_JOB ITEM_: Lines before the one containing "Get in Touch" are excluded; reproduce that line and all lines after it in the entries below, exactly.

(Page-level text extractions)
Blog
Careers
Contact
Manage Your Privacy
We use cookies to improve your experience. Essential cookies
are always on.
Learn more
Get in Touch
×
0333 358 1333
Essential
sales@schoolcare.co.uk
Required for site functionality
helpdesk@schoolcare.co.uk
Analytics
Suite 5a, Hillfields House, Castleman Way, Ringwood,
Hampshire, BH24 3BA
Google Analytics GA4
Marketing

_SOLUTION BELOW_:
Get in Touch
×
0333 358 1333
Essential
sales@schoolcare.co.uk
Required for site functionality
helpdesk@schoolcare.co.uk
Analytics
Suite 5a, Hillfields House, Castleman Way, Ringwood,
Hampshire, BH24 3BA
Google Analytics GA4
Marketing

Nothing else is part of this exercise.